Data records →
*-*-*
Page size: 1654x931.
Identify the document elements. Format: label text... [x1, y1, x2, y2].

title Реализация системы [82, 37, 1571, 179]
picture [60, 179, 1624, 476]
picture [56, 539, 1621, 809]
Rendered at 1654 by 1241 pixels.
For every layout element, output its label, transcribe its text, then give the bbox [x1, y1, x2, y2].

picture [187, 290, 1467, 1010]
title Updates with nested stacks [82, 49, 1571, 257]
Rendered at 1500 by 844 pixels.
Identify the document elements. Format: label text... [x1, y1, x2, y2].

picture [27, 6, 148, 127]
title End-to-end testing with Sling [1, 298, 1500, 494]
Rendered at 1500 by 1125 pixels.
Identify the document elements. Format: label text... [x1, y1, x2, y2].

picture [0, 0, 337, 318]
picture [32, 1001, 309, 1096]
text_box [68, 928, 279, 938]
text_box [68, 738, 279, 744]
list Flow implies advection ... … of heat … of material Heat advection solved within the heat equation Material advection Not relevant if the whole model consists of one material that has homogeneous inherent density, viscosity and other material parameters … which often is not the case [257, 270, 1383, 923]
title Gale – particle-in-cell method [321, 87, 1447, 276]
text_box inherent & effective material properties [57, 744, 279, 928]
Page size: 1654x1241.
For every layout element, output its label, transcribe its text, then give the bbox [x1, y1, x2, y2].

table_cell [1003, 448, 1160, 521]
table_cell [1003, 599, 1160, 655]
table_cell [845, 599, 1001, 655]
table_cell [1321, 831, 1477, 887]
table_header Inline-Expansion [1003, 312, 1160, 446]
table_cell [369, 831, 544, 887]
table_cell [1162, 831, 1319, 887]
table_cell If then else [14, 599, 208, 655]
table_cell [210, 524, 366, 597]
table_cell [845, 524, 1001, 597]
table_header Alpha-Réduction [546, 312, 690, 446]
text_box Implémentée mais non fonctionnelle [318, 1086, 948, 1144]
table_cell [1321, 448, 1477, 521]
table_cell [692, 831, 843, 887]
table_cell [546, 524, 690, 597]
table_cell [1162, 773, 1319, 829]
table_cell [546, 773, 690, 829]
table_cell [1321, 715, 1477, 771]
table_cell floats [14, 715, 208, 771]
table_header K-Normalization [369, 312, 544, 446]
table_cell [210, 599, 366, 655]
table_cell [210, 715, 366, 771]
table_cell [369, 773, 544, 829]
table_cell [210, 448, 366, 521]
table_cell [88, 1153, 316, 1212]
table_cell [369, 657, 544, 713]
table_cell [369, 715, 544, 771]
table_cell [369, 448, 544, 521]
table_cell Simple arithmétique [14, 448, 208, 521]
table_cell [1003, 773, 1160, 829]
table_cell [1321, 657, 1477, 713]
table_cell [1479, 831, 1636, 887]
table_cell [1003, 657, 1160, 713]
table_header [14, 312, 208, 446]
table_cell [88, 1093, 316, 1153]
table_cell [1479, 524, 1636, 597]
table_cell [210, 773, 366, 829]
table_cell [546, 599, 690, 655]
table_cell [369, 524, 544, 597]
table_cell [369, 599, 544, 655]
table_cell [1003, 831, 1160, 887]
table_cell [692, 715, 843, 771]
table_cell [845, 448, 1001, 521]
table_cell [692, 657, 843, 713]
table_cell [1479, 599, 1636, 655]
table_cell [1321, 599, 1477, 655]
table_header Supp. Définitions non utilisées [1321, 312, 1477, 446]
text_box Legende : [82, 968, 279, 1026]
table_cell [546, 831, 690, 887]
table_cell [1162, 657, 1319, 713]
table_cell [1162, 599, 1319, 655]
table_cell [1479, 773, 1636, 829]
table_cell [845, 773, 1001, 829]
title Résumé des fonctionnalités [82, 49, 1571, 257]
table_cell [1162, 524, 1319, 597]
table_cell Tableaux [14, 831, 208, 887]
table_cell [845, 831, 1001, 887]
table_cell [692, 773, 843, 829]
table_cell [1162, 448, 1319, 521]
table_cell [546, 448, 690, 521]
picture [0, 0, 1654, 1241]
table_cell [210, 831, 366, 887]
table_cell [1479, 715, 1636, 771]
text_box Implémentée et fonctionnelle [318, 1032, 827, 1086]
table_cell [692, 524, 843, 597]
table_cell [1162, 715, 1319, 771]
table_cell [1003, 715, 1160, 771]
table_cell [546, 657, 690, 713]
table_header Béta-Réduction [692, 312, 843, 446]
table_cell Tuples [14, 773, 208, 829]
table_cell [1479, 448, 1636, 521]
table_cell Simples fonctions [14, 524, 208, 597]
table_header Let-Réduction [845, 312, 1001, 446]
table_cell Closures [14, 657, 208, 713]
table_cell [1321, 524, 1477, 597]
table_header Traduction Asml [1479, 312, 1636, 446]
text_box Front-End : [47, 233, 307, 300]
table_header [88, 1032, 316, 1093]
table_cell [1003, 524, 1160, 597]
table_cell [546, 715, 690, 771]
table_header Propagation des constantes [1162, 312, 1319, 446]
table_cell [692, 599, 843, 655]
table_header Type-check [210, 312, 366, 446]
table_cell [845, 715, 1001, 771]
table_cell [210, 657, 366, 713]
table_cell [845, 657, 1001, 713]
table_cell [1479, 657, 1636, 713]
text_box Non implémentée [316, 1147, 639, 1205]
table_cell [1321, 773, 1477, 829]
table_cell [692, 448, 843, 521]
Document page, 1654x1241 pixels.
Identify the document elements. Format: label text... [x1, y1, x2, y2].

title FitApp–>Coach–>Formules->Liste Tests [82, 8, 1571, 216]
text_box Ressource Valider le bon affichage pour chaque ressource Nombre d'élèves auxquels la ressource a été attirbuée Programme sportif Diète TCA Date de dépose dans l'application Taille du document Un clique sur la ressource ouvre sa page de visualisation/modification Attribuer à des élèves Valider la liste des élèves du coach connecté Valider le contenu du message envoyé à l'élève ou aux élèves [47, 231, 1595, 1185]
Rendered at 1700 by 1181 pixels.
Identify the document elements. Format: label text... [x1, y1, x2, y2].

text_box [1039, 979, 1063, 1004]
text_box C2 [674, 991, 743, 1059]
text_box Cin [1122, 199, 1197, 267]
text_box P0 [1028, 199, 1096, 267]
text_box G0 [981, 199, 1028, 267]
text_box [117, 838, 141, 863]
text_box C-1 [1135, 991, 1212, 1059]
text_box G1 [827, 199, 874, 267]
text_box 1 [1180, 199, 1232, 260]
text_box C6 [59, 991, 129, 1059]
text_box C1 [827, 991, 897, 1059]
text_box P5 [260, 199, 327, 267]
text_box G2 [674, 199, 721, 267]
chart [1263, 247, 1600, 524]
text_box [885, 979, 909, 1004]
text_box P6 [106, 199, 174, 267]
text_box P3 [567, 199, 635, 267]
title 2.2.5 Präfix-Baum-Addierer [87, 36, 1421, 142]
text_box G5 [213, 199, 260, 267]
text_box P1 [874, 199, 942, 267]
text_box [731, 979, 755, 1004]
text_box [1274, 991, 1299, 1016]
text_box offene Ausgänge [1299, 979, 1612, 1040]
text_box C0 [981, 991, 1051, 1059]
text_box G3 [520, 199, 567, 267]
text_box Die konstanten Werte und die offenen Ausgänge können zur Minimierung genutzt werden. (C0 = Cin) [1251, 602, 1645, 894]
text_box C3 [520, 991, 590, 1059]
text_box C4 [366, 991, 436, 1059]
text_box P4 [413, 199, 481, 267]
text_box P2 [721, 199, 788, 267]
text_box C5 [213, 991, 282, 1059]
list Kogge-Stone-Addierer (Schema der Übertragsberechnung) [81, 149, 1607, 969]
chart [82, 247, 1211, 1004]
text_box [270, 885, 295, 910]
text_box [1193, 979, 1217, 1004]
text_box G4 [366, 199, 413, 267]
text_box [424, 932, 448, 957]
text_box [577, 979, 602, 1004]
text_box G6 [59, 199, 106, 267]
*-*-*
What is required →
Copy all of the items above line for line, with no changes.

Final result →
Page size: 1654x931.
Identify the document elements. Format: label text... [x1, y1, x2, y2].

title Реализация системы [82, 37, 1571, 179]
picture [60, 179, 1624, 476]
picture [56, 539, 1621, 809]
Rendered at 1654 by 1241 pixels.
For every layout element, output its label, transcribe its text, then give the bbox [x1, y1, x2, y2].

picture [187, 290, 1467, 1010]
title Updates with nested stacks [82, 49, 1571, 257]
Rendered at 1500 by 844 pixels.
Identify the document elements. Format: label text... [x1, y1, x2, y2].

picture [27, 6, 148, 127]
title End-to-end testing with Sling [1, 298, 1500, 494]
Rendered at 1500 by 1125 pixels.
Identify the document elements. Format: label text... [x1, y1, x2, y2].

picture [0, 0, 337, 318]
picture [32, 1001, 309, 1096]
text_box [68, 928, 279, 938]
text_box [68, 738, 279, 744]
list Flow implies advection ... … of heat … of material Heat advection solved within the heat equation Material advection Not relevant if the whole model consists of one material that has homogeneous inherent density, viscosity and other material parameters … which often is not the case [257, 270, 1383, 923]
title Gale – particle-in-cell method [321, 87, 1447, 276]
text_box inherent & effective material properties [57, 744, 279, 928]
Page size: 1654x1241.
For every layout element, output its label, transcribe its text, then give the bbox [x1, y1, x2, y2].

table_cell [1003, 448, 1160, 521]
table_cell [1003, 599, 1160, 655]
table_cell [845, 599, 1001, 655]
table_cell [1321, 831, 1477, 887]
table_header Inline-Expansion [1003, 312, 1160, 446]
table_cell [369, 831, 544, 887]
table_cell [1162, 831, 1319, 887]
table_cell If then else [14, 599, 208, 655]
table_cell [210, 524, 366, 597]
table_cell [845, 524, 1001, 597]
table_header Alpha-Réduction [546, 312, 690, 446]
text_box Implémentée mais non fonctionnelle [318, 1086, 948, 1144]
table_cell [1321, 448, 1477, 521]
table_cell [692, 831, 843, 887]
table_cell [546, 524, 690, 597]
table_cell [1162, 773, 1319, 829]
table_cell [546, 773, 690, 829]
table_cell [1321, 715, 1477, 771]
table_cell floats [14, 715, 208, 771]
table_header K-Normalization [369, 312, 544, 446]
table_cell [210, 599, 366, 655]
table_cell [210, 715, 366, 771]
table_cell [369, 773, 544, 829]
table_cell [210, 448, 366, 521]
table_cell [88, 1153, 316, 1212]
table_cell [369, 657, 544, 713]
table_cell [369, 715, 544, 771]
table_cell [369, 448, 544, 521]
table_cell Simple arithmétique [14, 448, 208, 521]
table_cell [1003, 773, 1160, 829]
table_cell [1321, 657, 1477, 713]
table_cell [1479, 831, 1636, 887]
table_cell [1003, 657, 1160, 713]
table_header [14, 312, 208, 446]
table_cell [88, 1093, 316, 1153]
table_cell [1479, 524, 1636, 597]
table_cell [210, 773, 366, 829]
table_cell [546, 599, 690, 655]
table_cell [369, 524, 544, 597]
table_cell [369, 599, 544, 655]
table_cell [1003, 831, 1160, 887]
table_cell [692, 715, 843, 771]
table_cell [845, 448, 1001, 521]
table_cell [692, 657, 843, 713]
table_cell [1479, 599, 1636, 655]
table_cell [1321, 599, 1477, 655]
table_header Supp. Définitions non utilisées [1321, 312, 1477, 446]
text_box Legende : [82, 968, 279, 1026]
table_cell [546, 831, 690, 887]
table_cell [1162, 657, 1319, 713]
table_cell [1162, 599, 1319, 655]
table_cell [1479, 773, 1636, 829]
table_cell [845, 773, 1001, 829]
title Résumé des fonctionnalités [82, 49, 1571, 257]
table_cell [1162, 524, 1319, 597]
table_cell Tableaux [14, 831, 208, 887]
table_cell [845, 831, 1001, 887]
table_cell [692, 773, 843, 829]
table_cell [1162, 448, 1319, 521]
table_cell [546, 448, 690, 521]
picture [0, 0, 1654, 1241]
table_cell [210, 831, 366, 887]
table_cell [1479, 715, 1636, 771]
text_box Implémentée et fonctionnelle [318, 1032, 827, 1086]
table_cell [692, 524, 843, 597]
table_cell [1162, 715, 1319, 771]
table_cell [1003, 715, 1160, 771]
table_cell [546, 657, 690, 713]
table_header Béta-Réduction [692, 312, 843, 446]
table_cell Tuples [14, 773, 208, 829]
table_cell [1479, 448, 1636, 521]
table_cell Simples fonctions [14, 524, 208, 597]
table_header Let-Réduction [845, 312, 1001, 446]
table_cell Closures [14, 657, 208, 713]
table_cell [1321, 524, 1477, 597]
table_header Traduction Asml [1479, 312, 1636, 446]
text_box Front-End : [47, 233, 307, 300]
table_header [88, 1032, 316, 1093]
table_cell [1003, 524, 1160, 597]
table_cell [546, 715, 690, 771]
table_header Propagation des constantes [1162, 312, 1319, 446]
table_cell [692, 599, 843, 655]
table_header Type-check [210, 312, 366, 446]
table_cell [845, 715, 1001, 771]
table_cell [210, 657, 366, 713]
table_cell [845, 657, 1001, 713]
table_cell [1479, 657, 1636, 713]
text_box Non implémentée [316, 1147, 639, 1205]
table_cell [1321, 773, 1477, 829]
table_cell [692, 448, 843, 521]
Document page, 1654x1241 pixels.
Identify the document elements. Format: label text... [x1, y1, x2, y2].

title FitApp–>Coach–>Formules->Liste Tests [82, 8, 1571, 216]
text_box Ressource Valider le bon affichage pour chaque ressource Nombre d'élèves auxquels la ressource a été attirbuée Programme sportif Diète TCA Date de dépose dans l'application Taille du document Un clique sur la ressource ouvre sa page de visualisation/modification Attribuer à des élèves Valider la liste des élèves du coach connecté Valider le contenu du message envoyé à l'élève ou aux élèves [47, 231, 1595, 1185]
Rendered at 1700 by 1181 pixels.
Identify the document elements. Format: label text... [x1, y1, x2, y2].

text_box [1039, 979, 1063, 1004]
text_box C2 [674, 991, 743, 1059]
text_box Cin [1122, 199, 1197, 267]
text_box P0 [1028, 199, 1096, 267]
text_box G0 [981, 199, 1028, 267]
text_box [117, 838, 141, 863]
text_box C-1 [1135, 991, 1212, 1059]
text_box G1 [827, 199, 874, 267]
text_box 1 [1180, 199, 1232, 260]
text_box C6 [59, 991, 129, 1059]
text_box C1 [827, 991, 897, 1059]
text_box P5 [260, 199, 327, 267]
text_box G2 [674, 199, 721, 267]
chart [1263, 247, 1600, 524]
text_box [885, 979, 909, 1004]
text_box P6 [106, 199, 174, 267]
text_box P3 [567, 199, 635, 267]
title 2.2.5 Präfix-Baum-Addierer [87, 36, 1421, 142]
text_box G5 [213, 199, 260, 267]
text_box P1 [874, 199, 942, 267]
text_box [731, 979, 755, 1004]
text_box [1274, 991, 1299, 1016]
text_box offene Ausgänge [1299, 979, 1612, 1040]
text_box C0 [981, 991, 1051, 1059]
text_box G3 [520, 199, 567, 267]
text_box Die konstanten Werte und die offenen Ausgänge können zur Minimierung genutzt werden. (C0 = Cin) [1251, 602, 1645, 894]
text_box C3 [520, 991, 590, 1059]
text_box C4 [366, 991, 436, 1059]
text_box P4 [413, 199, 481, 267]
text_box P2 [721, 199, 788, 267]
text_box C5 [213, 991, 282, 1059]
list Kogge-Stone-Addierer (Schema der Übertragsberechnung) [81, 149, 1607, 969]
chart [82, 247, 1211, 1004]
text_box [270, 885, 295, 910]
text_box [1193, 979, 1217, 1004]
text_box G4 [366, 199, 413, 267]
text_box [424, 932, 448, 957]
text_box [577, 979, 602, 1004]
text_box G6 [59, 199, 106, 267]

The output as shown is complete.